=== MATERIAL PROVIDED ===
-*-

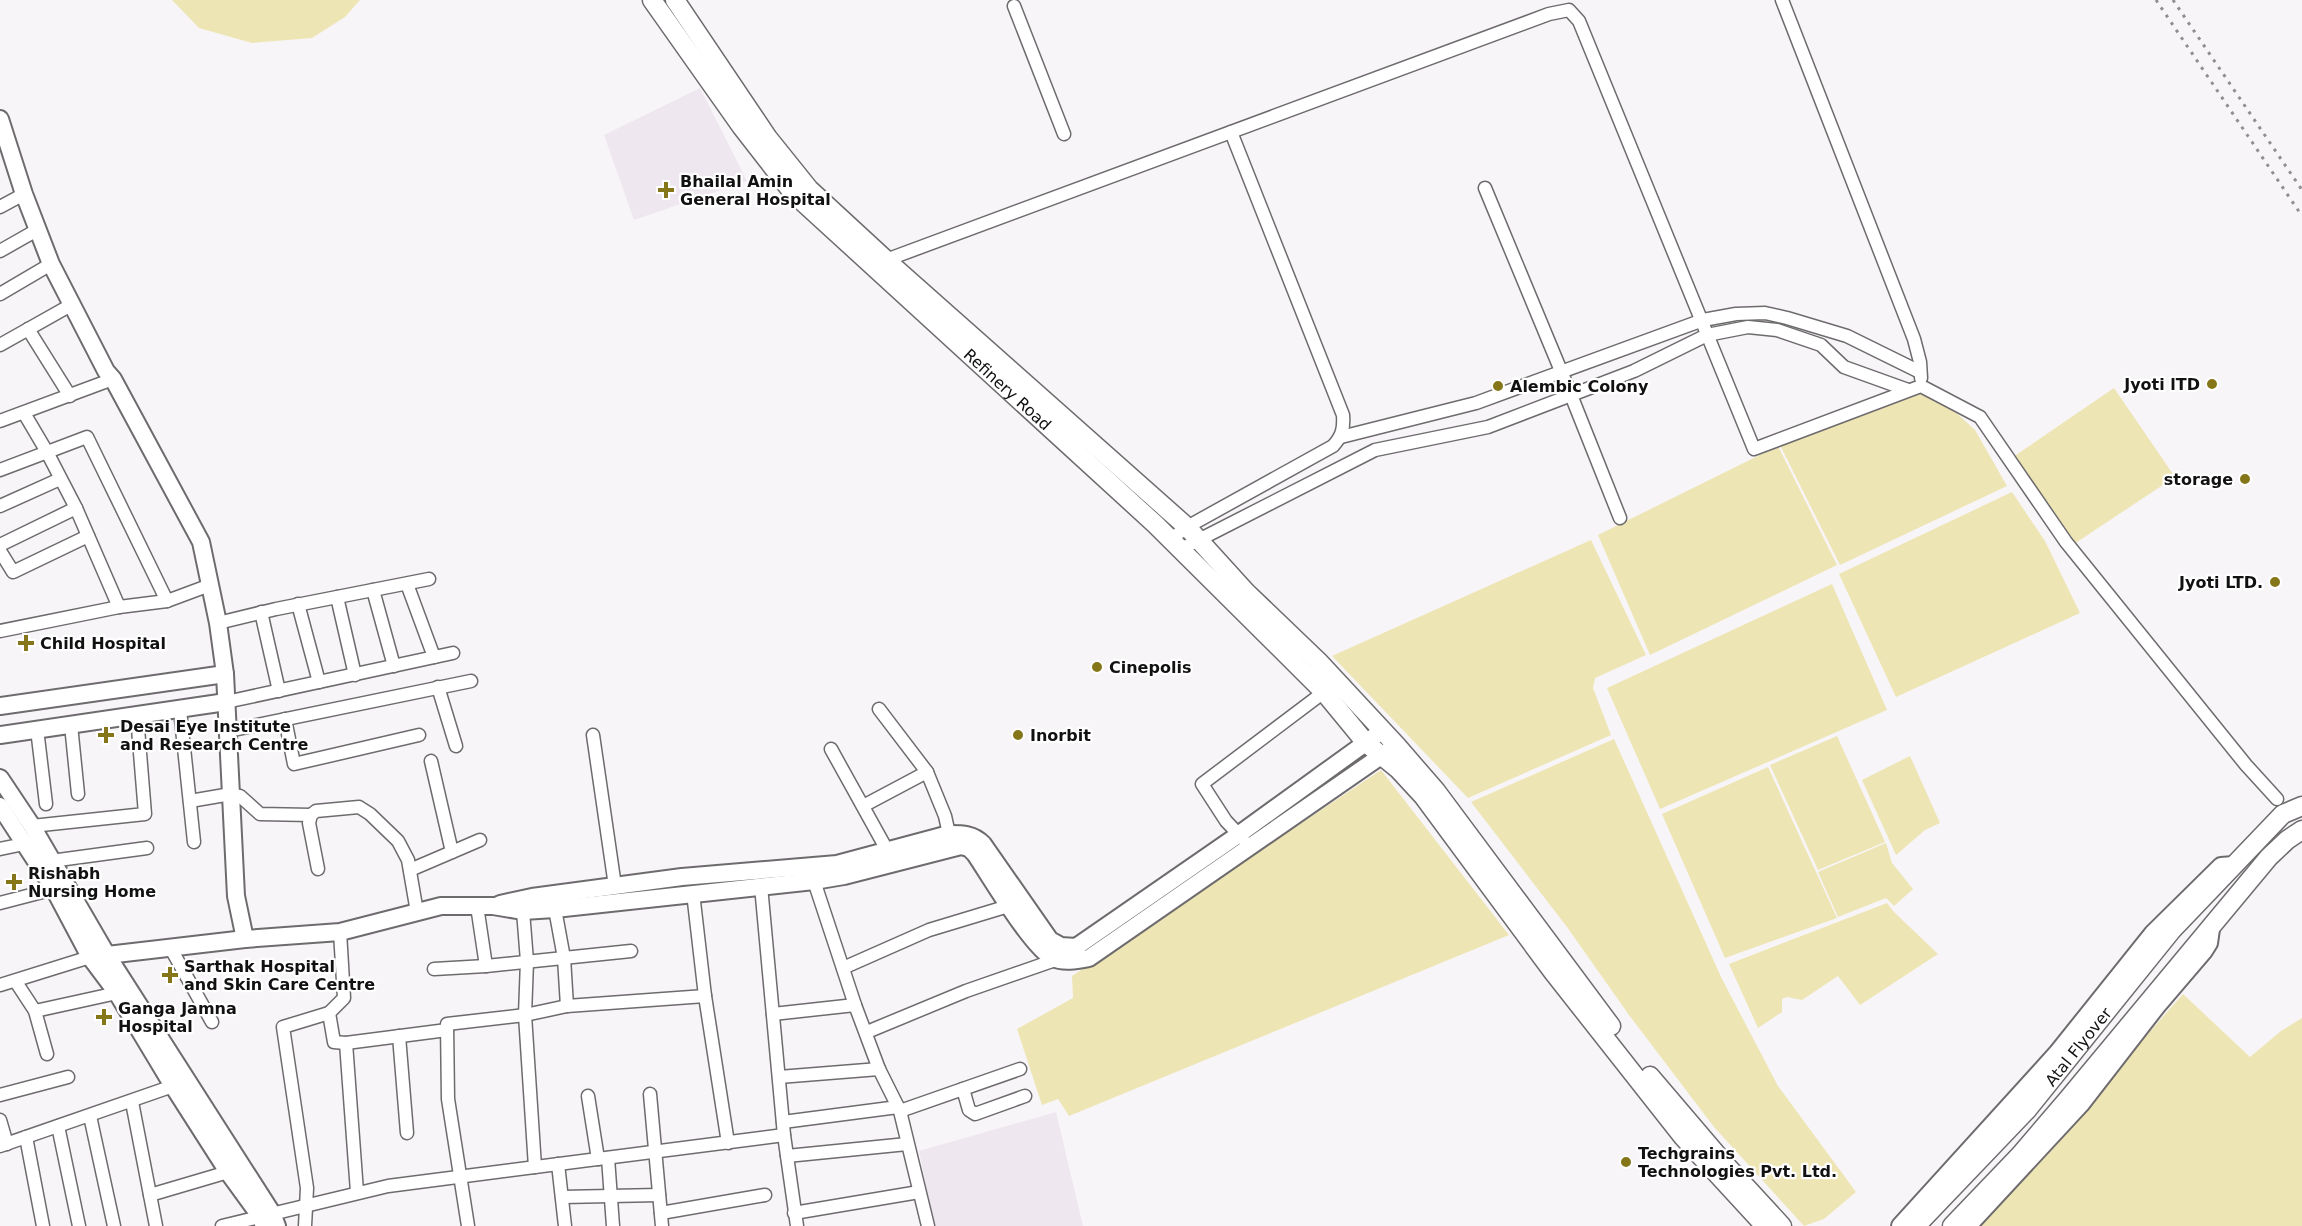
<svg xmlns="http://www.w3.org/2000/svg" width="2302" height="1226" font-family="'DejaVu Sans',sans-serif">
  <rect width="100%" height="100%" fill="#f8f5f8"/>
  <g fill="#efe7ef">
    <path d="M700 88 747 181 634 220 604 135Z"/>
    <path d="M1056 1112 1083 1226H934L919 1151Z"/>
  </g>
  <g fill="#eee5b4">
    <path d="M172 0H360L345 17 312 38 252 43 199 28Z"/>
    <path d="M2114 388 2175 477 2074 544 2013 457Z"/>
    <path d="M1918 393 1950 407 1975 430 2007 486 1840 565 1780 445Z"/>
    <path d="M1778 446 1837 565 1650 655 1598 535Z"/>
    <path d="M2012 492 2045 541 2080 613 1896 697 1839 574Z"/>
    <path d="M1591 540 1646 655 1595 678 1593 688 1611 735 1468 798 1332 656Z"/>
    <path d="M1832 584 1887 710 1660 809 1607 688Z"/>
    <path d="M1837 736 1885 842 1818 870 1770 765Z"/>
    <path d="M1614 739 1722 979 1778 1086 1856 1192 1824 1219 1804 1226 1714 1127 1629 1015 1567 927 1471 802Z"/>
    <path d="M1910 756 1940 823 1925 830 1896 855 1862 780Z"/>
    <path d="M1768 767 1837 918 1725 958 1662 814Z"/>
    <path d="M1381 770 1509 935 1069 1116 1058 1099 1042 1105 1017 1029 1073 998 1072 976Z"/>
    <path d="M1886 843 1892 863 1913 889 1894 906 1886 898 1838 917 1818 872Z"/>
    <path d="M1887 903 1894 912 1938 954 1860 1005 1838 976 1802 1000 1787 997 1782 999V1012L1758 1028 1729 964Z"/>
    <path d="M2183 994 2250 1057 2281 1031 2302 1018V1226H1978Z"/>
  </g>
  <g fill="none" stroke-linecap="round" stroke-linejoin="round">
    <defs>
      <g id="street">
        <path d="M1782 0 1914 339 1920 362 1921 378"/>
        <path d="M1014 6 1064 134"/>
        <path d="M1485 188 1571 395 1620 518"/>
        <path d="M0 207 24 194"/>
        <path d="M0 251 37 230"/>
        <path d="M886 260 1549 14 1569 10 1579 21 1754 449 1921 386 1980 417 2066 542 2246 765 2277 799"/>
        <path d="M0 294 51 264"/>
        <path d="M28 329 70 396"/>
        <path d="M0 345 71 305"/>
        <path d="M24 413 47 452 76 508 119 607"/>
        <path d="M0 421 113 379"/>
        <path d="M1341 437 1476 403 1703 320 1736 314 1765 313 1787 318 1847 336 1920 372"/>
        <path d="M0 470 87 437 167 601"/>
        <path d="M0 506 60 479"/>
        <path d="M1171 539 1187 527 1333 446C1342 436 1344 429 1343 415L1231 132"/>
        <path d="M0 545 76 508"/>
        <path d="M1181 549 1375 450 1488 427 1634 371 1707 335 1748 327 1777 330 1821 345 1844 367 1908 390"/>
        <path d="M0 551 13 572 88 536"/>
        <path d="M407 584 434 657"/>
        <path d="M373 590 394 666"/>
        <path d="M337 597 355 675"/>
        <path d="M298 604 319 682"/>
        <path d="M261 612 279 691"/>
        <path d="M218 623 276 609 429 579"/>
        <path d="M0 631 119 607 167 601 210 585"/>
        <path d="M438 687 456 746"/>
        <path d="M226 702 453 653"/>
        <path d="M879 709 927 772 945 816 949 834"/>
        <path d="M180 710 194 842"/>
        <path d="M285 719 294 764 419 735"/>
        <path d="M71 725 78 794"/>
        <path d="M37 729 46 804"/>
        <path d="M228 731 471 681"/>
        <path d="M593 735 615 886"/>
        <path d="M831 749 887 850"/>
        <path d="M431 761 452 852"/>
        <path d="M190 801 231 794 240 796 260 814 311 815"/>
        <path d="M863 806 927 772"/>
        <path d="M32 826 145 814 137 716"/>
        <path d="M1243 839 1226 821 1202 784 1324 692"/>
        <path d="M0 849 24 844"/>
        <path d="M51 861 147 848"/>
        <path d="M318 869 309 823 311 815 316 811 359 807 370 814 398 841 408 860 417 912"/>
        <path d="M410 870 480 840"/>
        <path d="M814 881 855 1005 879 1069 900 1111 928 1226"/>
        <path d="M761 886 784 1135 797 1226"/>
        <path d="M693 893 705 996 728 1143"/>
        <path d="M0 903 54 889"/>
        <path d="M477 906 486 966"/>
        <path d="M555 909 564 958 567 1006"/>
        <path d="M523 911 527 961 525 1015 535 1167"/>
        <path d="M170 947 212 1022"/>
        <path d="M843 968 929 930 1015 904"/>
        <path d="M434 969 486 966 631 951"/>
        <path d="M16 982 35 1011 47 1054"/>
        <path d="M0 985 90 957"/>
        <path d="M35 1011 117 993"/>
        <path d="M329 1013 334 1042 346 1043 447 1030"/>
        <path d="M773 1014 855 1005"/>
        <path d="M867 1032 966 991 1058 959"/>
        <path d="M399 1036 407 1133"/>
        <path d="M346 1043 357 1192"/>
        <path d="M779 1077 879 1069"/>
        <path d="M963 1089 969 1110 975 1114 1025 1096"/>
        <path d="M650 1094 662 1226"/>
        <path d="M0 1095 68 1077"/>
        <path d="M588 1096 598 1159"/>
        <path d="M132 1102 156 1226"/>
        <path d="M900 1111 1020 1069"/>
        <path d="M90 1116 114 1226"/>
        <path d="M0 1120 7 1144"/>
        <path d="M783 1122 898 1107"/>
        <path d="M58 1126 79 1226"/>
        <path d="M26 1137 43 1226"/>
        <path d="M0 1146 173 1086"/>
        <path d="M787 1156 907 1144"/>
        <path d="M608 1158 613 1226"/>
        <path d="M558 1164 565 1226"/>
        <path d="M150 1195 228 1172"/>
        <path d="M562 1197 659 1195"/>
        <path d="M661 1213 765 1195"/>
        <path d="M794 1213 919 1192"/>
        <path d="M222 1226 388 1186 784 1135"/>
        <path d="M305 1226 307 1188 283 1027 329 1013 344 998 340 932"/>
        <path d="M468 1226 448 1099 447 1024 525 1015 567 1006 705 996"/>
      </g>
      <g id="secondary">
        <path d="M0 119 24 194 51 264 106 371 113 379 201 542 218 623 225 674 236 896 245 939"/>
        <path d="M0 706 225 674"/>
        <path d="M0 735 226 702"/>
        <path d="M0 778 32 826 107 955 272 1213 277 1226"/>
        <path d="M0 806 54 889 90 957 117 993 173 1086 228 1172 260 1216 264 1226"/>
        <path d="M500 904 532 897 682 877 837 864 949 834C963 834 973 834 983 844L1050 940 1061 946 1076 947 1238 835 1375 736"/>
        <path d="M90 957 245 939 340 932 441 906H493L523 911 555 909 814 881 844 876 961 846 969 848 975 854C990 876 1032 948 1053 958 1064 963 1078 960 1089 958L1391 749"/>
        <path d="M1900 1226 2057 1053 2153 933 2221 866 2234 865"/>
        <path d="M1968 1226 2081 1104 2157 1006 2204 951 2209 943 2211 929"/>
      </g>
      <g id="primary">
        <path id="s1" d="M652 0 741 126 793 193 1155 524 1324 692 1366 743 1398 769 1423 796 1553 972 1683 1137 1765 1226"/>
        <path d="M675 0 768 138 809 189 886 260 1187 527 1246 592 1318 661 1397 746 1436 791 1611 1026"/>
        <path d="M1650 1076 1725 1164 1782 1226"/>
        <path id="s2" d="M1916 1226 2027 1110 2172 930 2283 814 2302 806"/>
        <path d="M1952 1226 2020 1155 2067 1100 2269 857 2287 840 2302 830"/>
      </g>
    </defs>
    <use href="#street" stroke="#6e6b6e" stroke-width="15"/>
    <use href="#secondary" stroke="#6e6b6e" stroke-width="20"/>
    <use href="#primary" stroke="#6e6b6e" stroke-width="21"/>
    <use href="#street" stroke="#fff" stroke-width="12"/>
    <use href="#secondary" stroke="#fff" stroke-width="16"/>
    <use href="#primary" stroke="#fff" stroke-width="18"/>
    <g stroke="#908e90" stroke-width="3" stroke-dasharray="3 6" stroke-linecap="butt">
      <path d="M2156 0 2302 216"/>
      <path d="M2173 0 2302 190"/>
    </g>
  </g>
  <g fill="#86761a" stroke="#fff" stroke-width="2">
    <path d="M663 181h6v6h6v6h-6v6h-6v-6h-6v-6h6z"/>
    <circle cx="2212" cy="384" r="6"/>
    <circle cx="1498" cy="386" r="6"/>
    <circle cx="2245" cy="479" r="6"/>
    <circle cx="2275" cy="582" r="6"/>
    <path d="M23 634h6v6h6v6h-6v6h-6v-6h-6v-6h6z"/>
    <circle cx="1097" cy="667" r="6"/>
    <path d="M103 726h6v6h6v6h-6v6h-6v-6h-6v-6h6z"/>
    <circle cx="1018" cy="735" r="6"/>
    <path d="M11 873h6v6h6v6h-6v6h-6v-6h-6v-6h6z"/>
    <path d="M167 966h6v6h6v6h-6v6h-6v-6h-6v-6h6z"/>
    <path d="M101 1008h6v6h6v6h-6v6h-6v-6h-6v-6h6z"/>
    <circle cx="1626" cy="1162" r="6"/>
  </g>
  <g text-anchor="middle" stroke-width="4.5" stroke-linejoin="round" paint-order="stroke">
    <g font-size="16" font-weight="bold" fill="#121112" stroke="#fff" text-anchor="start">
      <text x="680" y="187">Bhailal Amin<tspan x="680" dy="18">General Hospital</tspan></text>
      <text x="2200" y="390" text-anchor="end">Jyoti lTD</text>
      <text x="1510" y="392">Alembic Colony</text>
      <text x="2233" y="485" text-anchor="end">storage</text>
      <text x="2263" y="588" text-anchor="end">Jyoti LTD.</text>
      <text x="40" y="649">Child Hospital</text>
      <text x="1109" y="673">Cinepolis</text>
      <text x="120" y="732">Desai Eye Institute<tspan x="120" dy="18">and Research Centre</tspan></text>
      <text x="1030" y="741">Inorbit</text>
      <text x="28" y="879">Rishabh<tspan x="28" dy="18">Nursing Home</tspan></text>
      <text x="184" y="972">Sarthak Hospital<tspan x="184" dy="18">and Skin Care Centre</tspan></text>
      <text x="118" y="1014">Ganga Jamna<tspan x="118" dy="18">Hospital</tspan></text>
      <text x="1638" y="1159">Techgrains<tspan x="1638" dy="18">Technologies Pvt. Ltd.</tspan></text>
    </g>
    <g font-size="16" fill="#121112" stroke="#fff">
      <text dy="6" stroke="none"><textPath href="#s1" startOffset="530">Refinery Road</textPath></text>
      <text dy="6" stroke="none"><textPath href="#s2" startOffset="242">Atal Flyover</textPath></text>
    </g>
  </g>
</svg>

-*-

=== WHAT TO DO ===
For each line of the entries that contains the word "round", make a copy.

=== ANSWER BOX ===
  <g fill="none" stroke-linecap="round" stroke-linejoin="round">
  <g text-anchor="middle" stroke-width="4.5" stroke-linejoin="round" paint-order="stroke">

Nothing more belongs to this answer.